-- Reading passage follows --
# USA Expat Back Taxes



## thinkwatson (Feb 9, 2015)

Hello,

I've lived in *Belgium* now for about 6 years. Initially I had a student visa then a *Co-habitation visa* with my girlfriend.

When I left the US at *19 yrs* my mom filed me as a dependant and I never filed myself since then.

I was *financially dependant* on my girlfriend until *June 2014*, in that I was studying. We were filing *Belgian taxes* together, me as her *dependant.*

Before I go and pay 60$ per year with Turbo Tax for State and Federal I am wondering what I really need to file? Do I even need to file *state tax for Arizona*? I have earned very little to nothing here until now and we have gotten back each year on our taxes the last three years.

Just this year I have an account *(FBAR*) in which for one day there was an amount above 10,000$ which was the notary cost of my purchased home.

I am a *bona fide resident *here qualifying for the *(FEIE)* and have zero 1040's from the US for the last 6 years.

Any tips? Which filing documents? State and Fed.?


----------



## BBCWatcher (Dec 28, 2012)

thinkwatson said:


> Do I even need to file *state tax for Arizona*?


From your description, no. You are not a resident of Arizona, and (I assume) you have no Arizona source income -- as one example, rental income from a property in Arizona.



> I have earned very little to nothing here until now and we have gotten back each year on our taxes the last three years.


Assuming you received less than about $10,000 in worldwide income (less than $10,150 for tax year 2014 specifically), as a Single tax filer you are not required to file a U.S. income tax return.

Once you start earning more you'll start having to file. Since you're a resident of Belgium, a comparatively high tax jurisdiction, and looking at the published Belgian income tax rates, it'd almost certainly be to your financial advantage to skip the Foreign Earned Income Exclusion and just take the Foreign Tax Credit.

It might be worth filing a tax return even if you're not required to if you can claim the American Opportunity Tax Credit (AOTC), a partially refundable tax credit, or any other tax credit. (From your description I think the AOTC is the only possible one.) Check to see if you qualify. You have until April 15, 2015, to claim the AOTC (and any other refundable tax credits) for tax year 2011, so focus on tax year 2011 first if you think you qualify for any refundable tax credits. "Refundable tax credit" means free money from the IRS.



> Just this year I have an account *(FBAR*) in which for one day there was an amount above 10,000$ which was the notary cost of my purchased home.


Great, no problem. You have until June 30, 2015, to file FinCEN Form 114 for 2014.

If you're still age 25 (or less) and haven't registered with U.S. Selective Service yet, drop everything and do that immediately. Visit U.S. Selective Service for details.

You have until April 15, 2015, to make a U.S. Individual Retirement Account (IRA) contribution, such as a Roth IRA contribution, for tax year 2014. If you had earned income (income from work) in 2014 -- sounds like you had some -- then generally you can contribute as much as you earned up to a maximum of $5500. You can contribute to an IRA even if you aren't required to file a tax return, as long as you qualify to make a contribution.

Hope that helps.


----------



## Bevdeforges (Nov 16, 2007)

OK, basically, you certainly sound eligible for the Streamlined Compliance program - the one where you file current year and three prior years (so, 2014 as current and then 2013, 2012 and 2011 as the priors). Start here: Streamlined Filing Compliance Procedures and click on the link on the left for taxpayers resident outside the US.
-- Reading passage concluded --
-- Records provided follows --
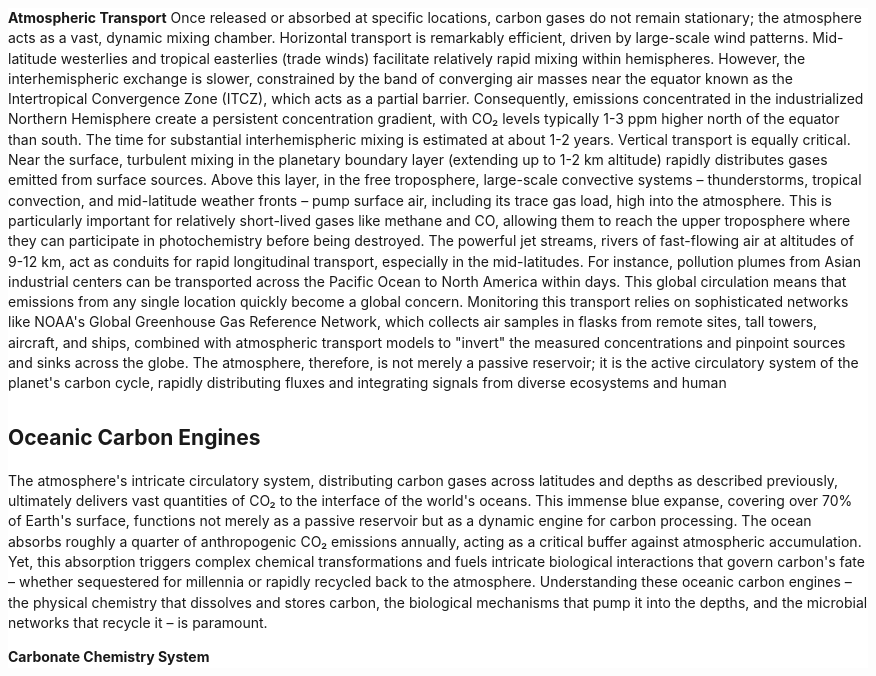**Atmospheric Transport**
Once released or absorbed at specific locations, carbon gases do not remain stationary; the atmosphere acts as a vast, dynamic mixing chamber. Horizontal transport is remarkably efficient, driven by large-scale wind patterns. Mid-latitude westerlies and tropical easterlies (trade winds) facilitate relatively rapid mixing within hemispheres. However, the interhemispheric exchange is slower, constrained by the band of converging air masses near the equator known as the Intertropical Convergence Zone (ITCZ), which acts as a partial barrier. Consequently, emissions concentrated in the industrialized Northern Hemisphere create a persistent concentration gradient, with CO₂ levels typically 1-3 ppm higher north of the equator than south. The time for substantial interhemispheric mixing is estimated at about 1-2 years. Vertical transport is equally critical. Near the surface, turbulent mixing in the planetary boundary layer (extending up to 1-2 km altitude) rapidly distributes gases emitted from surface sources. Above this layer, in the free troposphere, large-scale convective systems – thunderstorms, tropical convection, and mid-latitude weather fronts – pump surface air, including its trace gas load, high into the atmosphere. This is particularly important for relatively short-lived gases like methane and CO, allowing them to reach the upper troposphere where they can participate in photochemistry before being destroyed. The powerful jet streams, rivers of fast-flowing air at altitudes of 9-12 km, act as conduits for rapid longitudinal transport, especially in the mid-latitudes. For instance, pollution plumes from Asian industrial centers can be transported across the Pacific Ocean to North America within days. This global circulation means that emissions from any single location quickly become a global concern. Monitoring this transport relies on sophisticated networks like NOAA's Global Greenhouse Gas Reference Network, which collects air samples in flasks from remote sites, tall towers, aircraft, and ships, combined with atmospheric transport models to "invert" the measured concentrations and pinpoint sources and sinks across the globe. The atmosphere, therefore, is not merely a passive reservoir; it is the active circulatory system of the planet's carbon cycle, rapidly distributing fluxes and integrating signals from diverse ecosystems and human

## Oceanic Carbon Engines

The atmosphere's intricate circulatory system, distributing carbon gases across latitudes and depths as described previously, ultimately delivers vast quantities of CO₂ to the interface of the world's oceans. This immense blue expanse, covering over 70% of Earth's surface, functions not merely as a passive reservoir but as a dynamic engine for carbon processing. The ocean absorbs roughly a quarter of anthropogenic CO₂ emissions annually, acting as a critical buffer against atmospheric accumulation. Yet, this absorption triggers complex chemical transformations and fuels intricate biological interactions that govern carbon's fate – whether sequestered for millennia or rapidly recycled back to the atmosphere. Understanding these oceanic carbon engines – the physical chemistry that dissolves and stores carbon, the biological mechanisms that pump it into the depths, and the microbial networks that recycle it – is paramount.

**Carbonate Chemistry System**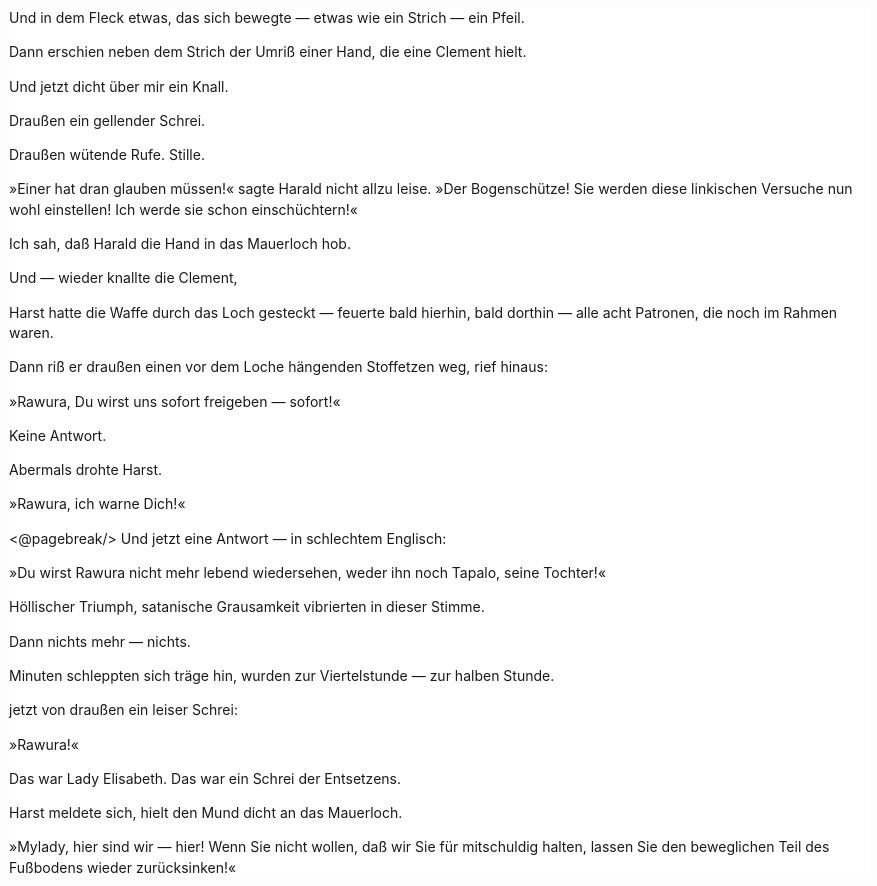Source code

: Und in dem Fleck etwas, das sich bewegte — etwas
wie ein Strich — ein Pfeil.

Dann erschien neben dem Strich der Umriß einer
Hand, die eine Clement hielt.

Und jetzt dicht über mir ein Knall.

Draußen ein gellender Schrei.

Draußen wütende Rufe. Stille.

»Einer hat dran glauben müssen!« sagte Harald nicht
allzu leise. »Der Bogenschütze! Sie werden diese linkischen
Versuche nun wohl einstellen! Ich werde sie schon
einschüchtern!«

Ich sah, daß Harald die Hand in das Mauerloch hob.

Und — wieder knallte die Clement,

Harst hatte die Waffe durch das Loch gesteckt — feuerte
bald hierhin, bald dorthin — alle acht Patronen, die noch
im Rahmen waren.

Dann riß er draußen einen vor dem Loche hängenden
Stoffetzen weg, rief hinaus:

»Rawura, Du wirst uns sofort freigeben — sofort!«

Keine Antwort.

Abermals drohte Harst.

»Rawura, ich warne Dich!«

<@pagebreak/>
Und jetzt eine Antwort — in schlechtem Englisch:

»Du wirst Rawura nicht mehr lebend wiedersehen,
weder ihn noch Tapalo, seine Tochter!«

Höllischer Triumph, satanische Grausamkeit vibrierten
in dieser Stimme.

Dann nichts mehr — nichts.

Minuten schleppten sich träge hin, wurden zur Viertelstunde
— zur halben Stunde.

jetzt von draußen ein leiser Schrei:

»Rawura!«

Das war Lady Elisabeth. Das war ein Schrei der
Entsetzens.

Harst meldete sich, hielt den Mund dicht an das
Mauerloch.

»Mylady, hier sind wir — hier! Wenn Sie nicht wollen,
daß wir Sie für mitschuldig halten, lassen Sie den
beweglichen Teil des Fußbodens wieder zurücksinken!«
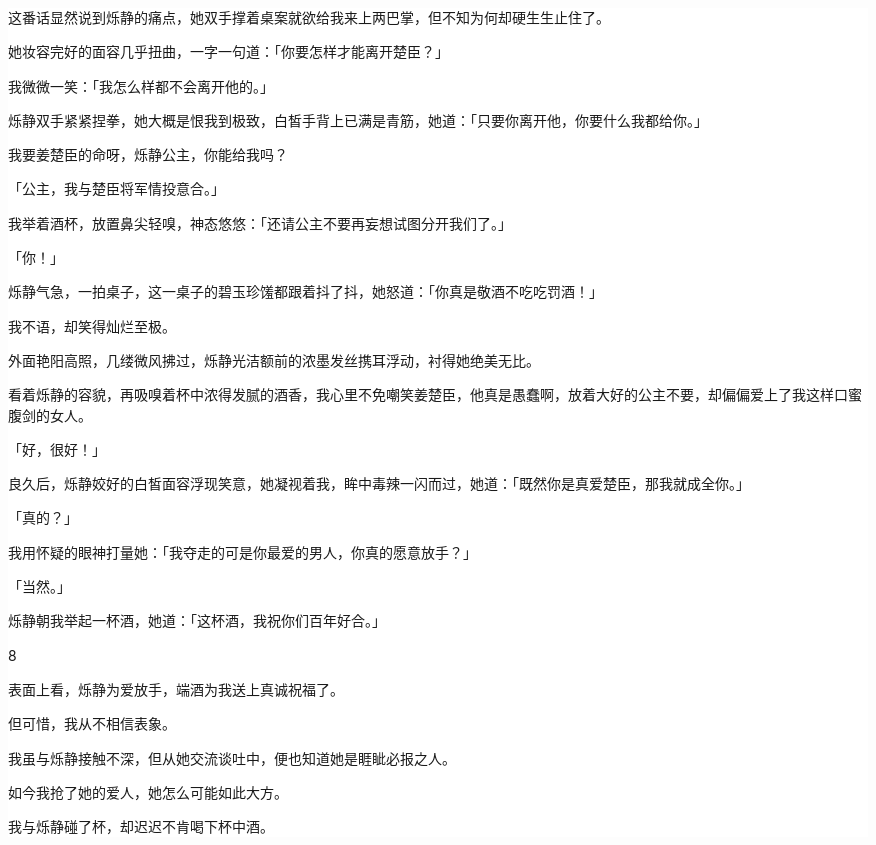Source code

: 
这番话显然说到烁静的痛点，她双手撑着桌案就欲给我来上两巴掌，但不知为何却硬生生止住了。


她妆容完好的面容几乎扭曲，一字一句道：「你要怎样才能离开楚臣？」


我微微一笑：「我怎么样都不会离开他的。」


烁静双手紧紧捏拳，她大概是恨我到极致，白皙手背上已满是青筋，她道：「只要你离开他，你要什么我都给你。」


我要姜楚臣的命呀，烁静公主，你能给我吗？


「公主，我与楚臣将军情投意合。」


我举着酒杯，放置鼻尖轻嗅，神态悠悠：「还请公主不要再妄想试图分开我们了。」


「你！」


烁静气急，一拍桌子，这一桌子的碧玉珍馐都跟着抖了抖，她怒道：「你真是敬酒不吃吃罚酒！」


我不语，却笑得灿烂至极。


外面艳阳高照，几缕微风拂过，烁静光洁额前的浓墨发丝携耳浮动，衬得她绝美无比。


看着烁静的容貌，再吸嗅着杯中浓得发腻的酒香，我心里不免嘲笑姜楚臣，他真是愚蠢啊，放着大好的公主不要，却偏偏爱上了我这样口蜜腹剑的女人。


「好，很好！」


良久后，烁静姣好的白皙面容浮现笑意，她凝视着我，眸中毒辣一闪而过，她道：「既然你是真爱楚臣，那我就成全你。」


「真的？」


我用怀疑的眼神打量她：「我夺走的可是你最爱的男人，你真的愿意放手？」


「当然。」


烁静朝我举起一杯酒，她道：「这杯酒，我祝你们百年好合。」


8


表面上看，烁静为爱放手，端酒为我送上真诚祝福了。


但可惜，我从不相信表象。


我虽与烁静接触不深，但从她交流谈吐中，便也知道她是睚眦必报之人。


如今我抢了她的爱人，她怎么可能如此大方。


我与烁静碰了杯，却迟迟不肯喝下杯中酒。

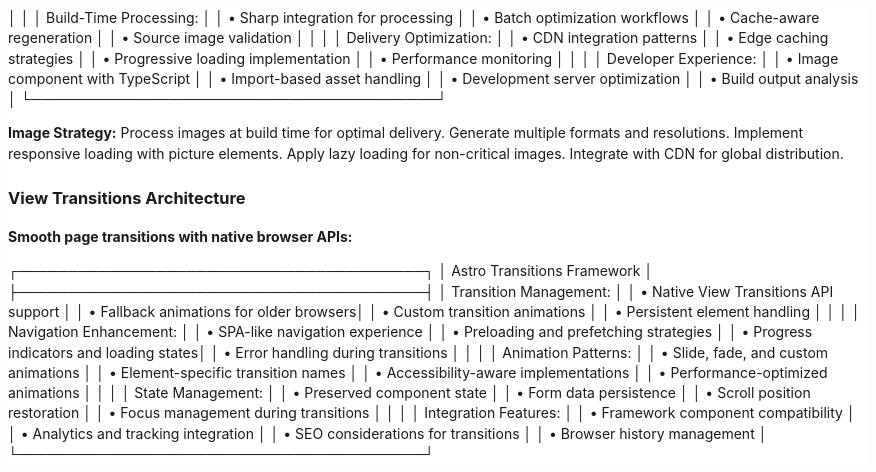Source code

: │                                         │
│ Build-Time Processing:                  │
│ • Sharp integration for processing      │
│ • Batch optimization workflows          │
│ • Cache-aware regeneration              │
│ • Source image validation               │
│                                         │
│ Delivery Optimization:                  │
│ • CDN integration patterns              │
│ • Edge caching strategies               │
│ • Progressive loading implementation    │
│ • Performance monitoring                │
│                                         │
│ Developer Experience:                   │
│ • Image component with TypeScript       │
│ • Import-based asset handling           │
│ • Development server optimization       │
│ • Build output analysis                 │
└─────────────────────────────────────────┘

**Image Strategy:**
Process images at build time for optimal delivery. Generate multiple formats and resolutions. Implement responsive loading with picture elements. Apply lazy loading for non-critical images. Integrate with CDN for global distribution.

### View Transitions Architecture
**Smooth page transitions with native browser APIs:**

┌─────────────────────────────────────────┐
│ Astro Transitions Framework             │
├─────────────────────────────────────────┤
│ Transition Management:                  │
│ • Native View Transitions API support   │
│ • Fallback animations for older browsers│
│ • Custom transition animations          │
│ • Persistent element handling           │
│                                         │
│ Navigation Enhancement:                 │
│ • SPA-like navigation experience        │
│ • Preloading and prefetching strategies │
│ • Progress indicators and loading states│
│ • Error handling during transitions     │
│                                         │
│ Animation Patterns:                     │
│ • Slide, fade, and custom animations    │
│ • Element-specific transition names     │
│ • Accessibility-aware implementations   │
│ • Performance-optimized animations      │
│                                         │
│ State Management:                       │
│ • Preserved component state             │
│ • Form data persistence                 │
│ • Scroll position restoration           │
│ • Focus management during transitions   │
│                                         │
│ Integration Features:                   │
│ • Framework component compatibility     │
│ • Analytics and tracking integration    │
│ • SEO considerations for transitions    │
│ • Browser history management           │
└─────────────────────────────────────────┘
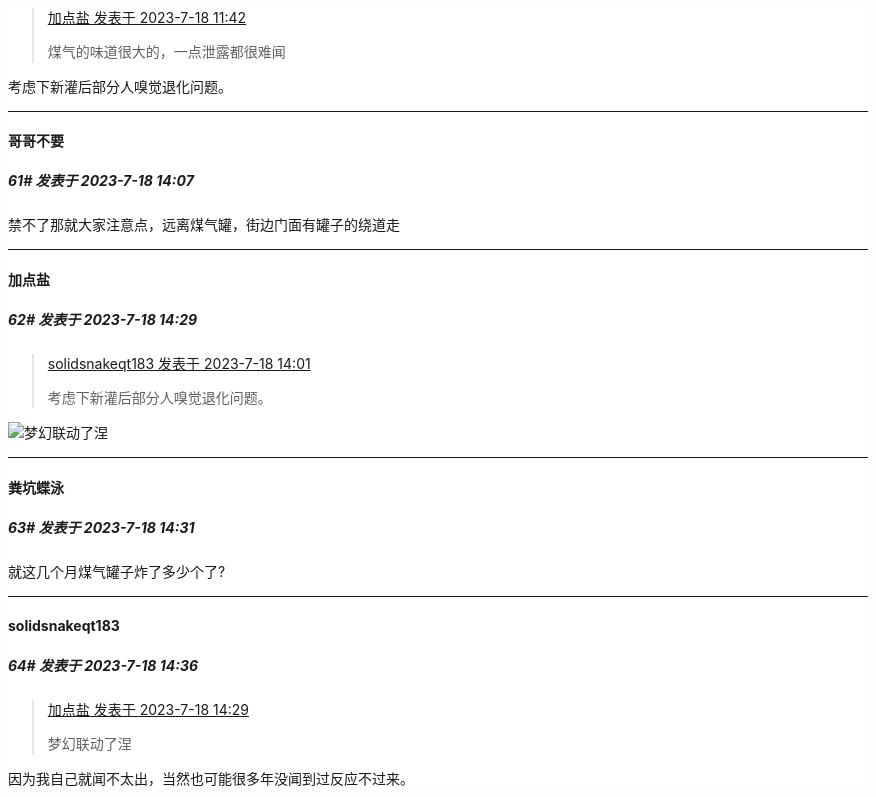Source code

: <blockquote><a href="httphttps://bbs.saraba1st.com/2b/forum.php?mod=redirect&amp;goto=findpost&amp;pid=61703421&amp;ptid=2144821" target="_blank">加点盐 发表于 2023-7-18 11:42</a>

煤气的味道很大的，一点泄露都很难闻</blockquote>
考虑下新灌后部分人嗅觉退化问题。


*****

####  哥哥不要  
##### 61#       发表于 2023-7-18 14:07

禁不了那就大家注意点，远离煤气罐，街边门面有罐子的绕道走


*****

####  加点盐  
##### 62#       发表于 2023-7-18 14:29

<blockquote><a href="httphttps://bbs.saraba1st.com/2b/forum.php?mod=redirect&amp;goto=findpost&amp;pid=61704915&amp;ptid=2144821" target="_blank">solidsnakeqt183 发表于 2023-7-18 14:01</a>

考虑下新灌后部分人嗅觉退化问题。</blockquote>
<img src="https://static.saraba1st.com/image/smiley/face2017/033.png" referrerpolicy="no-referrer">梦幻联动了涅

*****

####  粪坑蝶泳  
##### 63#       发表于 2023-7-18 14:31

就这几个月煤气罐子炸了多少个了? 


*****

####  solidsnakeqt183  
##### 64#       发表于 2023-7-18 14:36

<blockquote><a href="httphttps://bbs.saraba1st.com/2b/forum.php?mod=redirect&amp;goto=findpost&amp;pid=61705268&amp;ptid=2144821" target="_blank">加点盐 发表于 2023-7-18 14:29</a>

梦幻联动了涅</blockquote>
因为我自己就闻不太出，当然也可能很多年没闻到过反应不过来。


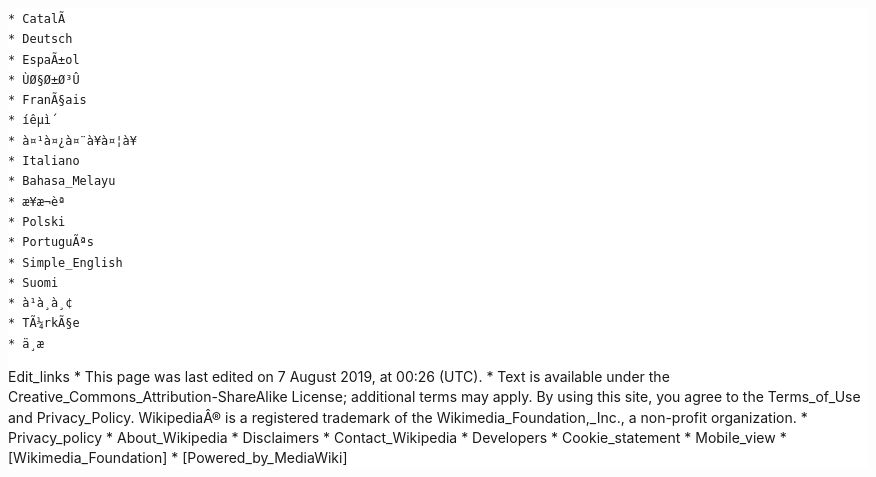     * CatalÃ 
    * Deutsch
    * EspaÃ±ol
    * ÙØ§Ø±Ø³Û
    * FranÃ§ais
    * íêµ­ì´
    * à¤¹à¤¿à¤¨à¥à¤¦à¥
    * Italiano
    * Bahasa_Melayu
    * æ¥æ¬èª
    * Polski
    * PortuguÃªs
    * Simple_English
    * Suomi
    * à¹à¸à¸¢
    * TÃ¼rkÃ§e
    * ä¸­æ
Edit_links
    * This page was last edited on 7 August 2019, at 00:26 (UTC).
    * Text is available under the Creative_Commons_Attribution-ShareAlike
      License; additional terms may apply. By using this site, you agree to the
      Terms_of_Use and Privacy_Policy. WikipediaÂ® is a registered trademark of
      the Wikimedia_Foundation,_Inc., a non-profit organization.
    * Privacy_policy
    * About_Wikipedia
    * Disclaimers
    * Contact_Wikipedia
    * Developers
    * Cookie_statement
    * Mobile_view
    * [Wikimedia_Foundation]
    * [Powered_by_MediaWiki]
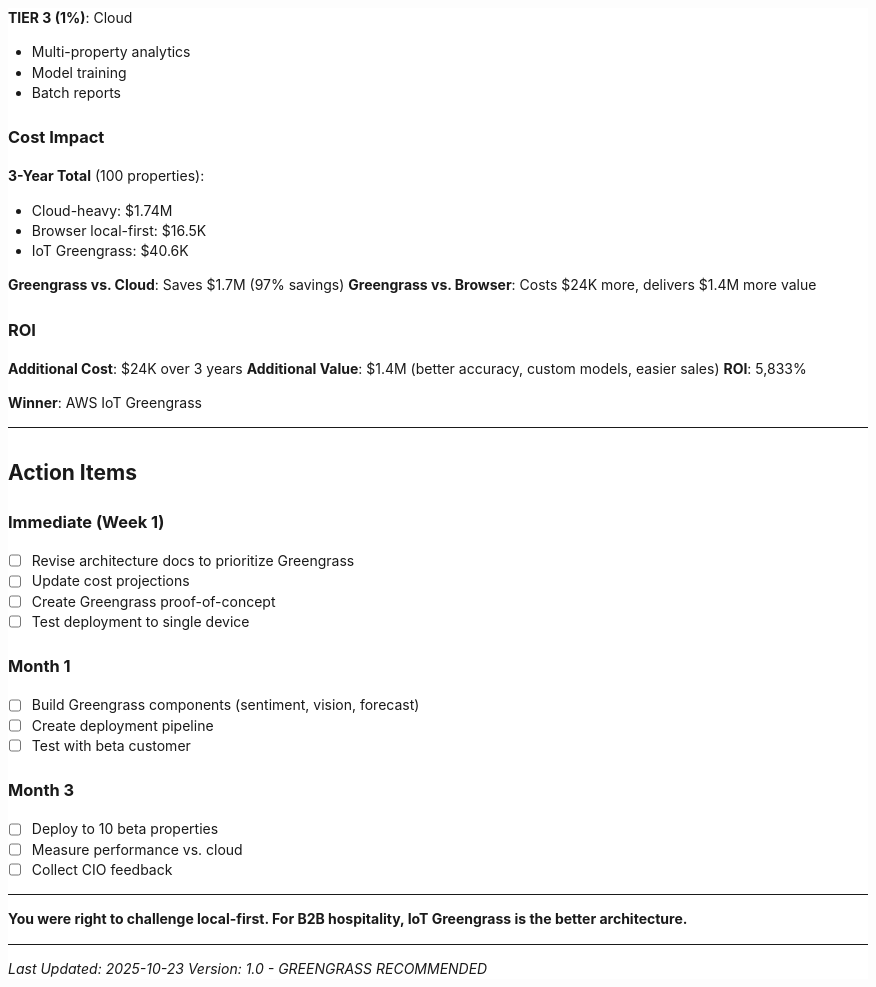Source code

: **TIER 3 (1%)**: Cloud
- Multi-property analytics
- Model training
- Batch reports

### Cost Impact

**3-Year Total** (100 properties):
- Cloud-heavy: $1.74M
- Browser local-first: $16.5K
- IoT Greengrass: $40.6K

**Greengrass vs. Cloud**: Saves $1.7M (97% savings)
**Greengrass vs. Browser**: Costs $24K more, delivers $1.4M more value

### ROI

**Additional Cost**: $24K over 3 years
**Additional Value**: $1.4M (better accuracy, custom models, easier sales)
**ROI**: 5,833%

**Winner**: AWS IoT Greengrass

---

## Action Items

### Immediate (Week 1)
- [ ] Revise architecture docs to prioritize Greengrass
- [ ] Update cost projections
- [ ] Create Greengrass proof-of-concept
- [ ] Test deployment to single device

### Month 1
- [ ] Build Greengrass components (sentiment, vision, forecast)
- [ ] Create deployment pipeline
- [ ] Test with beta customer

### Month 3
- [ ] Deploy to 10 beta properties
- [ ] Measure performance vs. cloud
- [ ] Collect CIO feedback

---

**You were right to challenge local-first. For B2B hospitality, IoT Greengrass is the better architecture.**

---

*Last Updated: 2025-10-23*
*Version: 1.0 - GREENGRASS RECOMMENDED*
-- Records provided concluded --
_Written task:_ Please explain, in one to three sentences, why BBCWatcher's reply in the expat back taxes thread recommends skipping the Foreign Earned Income Exclusion and taking the Foreign Tax Credit.

_Completed exercise:_ The poster lives in Belgium, which BBCWatcher calls a comparatively high tax jurisdiction. Based on the published Belgian income tax rates, taking the Foreign Tax Credit instead of the exclusion would almost certainly be to the poster's financial advantage once the poster earns enough to have to file.